Reescribe el pasaje del fragmento sobre Versalles que empieza en "Y no es que" y termina tras "de la arbitrariedad.", sustituyendo "genio" por "talento".

**Fragmento seleccionado**
———

Oscar Tenreiro
No es posible dejar de dedicar un espacio en este recorrido memorioso de viejos ejemplos de la arquitectura de la imitación, al monumento que es expresión par excellence de la vanidad monárquica, como es el Palacio de Versalles (1660 y las seis décadas siguientes) referencia singular del uso de la arquitectura como instrumento de intimidación a favor del Poder que la habita, emulado por toda Europa en versiones mayores y menores, hogar clásico del decadente mal gusto principesco basado en lo superfluo.
Y no es que piense que todo es digno de desprecio en este increíble, espléndido conjunto, actitud que admito que es parcialmente de origen ideológico, pero que también radica en algo muy importante e individual que es la sensibilidad personal (las inclinaciones, lo que desde el fondo del alma nos lleva a amar algo, a perseguirlo, al igual que nos lleva a ver hacia otro lado y alejarlo de sí). Porque Versalles es expresión de una voluntad de construir arquitectura para con ella modificar el ámbito físico y ponerlo al servicio del hombre que es legendaria, en la cual hay verdaderas muestras de genio que se expresan por encima o más allá de las pequeñeces de los beneficiarios del Poder Absoluto. Así ocurre con toda forma de arte que prospera a la sombra de la voluntad del poderoso: surgen inspiraciones y logros que el artista logra hacer pasar por entre la maraña de la arbitrariedad.

———

**Datos proporcionados**
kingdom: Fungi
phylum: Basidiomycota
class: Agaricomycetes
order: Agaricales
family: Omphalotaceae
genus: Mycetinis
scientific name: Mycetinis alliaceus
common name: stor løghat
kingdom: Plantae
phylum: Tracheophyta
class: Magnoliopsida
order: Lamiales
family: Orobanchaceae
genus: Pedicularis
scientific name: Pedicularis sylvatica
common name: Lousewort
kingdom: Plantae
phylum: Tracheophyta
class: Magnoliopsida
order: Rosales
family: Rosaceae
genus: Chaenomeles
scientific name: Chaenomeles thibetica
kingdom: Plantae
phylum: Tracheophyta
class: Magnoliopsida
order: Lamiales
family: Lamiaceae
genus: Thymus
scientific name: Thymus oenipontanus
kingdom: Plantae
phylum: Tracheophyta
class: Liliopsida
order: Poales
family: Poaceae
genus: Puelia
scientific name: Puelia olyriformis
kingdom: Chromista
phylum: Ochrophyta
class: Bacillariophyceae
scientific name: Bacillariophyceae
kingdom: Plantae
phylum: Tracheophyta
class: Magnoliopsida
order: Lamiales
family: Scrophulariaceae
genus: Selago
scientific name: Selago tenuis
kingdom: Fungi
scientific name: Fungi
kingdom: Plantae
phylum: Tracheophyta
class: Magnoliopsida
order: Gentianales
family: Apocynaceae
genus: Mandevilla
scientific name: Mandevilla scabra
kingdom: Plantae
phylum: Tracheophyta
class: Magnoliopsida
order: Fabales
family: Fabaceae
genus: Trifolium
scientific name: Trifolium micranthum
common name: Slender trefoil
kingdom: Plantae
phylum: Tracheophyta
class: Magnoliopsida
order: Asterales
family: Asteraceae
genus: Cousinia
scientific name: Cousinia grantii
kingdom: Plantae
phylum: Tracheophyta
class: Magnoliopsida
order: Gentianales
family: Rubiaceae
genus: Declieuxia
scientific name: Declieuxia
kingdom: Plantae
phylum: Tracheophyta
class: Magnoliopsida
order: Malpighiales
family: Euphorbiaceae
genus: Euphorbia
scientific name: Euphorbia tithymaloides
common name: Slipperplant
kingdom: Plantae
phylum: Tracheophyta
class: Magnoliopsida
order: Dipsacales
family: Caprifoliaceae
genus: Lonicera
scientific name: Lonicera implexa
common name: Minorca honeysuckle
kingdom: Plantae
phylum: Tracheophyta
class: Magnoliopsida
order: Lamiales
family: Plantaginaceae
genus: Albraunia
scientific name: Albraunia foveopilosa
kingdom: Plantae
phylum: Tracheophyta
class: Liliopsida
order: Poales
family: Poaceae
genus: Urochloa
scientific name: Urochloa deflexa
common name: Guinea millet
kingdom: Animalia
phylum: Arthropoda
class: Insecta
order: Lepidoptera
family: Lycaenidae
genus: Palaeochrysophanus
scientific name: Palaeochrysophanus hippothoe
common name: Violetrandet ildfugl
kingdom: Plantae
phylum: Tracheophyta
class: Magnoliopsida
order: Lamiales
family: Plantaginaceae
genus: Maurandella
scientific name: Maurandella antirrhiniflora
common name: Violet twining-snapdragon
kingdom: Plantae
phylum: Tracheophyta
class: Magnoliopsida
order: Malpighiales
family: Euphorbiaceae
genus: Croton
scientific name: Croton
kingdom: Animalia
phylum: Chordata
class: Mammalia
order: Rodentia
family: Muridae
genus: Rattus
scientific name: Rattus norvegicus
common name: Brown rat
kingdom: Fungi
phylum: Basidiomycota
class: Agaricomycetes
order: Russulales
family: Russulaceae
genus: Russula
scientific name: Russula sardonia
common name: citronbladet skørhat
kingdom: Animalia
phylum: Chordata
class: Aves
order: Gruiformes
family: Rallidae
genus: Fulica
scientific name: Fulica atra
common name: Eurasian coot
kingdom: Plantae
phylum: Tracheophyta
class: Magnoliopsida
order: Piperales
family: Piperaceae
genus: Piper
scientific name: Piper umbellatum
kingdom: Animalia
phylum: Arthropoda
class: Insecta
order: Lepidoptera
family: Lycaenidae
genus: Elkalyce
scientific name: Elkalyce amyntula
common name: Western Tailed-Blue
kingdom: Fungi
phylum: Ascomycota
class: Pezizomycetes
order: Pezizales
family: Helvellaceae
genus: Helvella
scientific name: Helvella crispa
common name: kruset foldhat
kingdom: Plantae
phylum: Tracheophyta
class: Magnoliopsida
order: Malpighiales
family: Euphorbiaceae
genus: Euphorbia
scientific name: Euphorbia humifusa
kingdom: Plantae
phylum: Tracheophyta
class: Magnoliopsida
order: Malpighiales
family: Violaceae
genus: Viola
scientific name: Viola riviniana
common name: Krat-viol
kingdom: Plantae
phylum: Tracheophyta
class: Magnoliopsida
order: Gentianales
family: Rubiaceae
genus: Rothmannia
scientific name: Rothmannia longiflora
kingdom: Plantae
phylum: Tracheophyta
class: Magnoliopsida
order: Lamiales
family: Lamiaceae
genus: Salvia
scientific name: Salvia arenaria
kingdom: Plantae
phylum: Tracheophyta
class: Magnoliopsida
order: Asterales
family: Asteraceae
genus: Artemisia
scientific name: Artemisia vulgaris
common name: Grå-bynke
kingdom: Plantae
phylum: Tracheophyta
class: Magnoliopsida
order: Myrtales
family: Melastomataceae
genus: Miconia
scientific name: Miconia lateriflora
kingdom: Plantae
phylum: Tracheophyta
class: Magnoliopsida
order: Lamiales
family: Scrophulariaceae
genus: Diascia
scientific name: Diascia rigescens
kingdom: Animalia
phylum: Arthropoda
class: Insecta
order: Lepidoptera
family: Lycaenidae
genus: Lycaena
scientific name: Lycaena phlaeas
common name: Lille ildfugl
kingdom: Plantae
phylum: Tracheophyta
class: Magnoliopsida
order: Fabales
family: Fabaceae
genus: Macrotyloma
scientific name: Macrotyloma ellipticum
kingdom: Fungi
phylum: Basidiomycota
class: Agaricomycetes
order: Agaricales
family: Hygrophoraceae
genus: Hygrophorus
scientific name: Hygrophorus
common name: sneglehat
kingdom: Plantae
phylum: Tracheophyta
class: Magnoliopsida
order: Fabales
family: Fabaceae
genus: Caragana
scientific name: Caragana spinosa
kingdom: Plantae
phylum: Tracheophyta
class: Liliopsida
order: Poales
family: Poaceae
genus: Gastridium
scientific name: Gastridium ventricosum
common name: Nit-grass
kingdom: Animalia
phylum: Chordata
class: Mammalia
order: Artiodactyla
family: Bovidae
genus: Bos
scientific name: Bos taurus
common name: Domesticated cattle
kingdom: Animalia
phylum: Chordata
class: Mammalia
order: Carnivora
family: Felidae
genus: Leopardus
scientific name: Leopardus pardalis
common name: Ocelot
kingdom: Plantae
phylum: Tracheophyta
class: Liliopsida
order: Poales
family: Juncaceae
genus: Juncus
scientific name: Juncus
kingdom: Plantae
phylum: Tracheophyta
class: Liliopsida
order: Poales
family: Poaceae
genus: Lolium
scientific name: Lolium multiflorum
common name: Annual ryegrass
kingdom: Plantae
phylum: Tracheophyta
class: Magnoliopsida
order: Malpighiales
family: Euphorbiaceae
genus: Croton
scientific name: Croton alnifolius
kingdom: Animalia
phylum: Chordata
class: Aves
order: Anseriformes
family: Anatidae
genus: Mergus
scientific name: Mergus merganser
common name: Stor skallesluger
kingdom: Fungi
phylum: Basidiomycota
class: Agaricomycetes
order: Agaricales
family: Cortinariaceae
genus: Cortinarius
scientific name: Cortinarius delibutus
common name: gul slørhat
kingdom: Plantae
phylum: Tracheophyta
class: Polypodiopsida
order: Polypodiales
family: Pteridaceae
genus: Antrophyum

———

**Ejercicio resuelto**
Y no es que piense que todo es digno de desprecio en este increíble, espléndido conjunto, actitud que admito que es parcialmente de origen ideológico, pero que también radica en algo muy importante e individual que es la sensibilidad personal (las inclinaciones, lo que desde el fondo del alma nos lleva a amar algo, a perseguirlo, al igual que nos lleva a ver hacia otro lado y alejarlo de sí). Porque Versalles es expresión de una voluntad de construir arquitectura para con ella modificar el ámbito físico y ponerlo al servicio del hombre que es legendaria, en la cual hay verdaderas muestras de talento que se expresan por encima o más allá de las pequeñeces de los beneficiarios del Poder Absoluto. Así ocurre con toda forma de arte que prospera a la sombra de la voluntad del poderoso: surgen inspiraciones y logros que el artista logra hacer pasar por entre la maraña de la arbitrariedad.